- BRIEF
Lines with the word "shoulder": copy all of them from the entries below.

+ + + + + + +

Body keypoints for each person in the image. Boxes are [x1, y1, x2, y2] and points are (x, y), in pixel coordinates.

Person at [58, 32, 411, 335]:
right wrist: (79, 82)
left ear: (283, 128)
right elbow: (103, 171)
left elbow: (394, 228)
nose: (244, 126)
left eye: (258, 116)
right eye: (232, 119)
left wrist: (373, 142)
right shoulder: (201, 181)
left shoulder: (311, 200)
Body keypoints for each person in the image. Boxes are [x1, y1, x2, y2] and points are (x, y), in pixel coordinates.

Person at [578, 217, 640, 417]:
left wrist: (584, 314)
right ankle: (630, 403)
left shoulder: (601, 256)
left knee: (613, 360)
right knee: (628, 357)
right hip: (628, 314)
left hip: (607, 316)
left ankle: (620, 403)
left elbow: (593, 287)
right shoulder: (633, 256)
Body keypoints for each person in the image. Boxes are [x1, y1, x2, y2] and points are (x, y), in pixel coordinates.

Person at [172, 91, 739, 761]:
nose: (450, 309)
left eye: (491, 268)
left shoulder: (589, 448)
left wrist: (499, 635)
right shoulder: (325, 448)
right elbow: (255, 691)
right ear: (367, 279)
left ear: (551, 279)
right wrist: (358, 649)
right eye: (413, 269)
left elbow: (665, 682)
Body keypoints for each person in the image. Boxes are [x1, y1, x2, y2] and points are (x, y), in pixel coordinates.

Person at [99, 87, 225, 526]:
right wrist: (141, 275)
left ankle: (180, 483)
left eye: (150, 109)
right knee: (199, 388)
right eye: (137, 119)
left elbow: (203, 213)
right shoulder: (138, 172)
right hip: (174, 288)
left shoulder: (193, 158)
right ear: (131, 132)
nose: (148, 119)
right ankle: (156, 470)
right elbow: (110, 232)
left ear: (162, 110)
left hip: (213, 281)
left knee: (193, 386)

+ + + + + + +

- OUTPUT
right shoulder: (201, 181)
left shoulder: (311, 200)
left shoulder: (601, 256)
right shoulder: (633, 256)
left shoulder: (589, 448)
right shoulder: (325, 448)
right shoulder: (138, 172)
left shoulder: (193, 158)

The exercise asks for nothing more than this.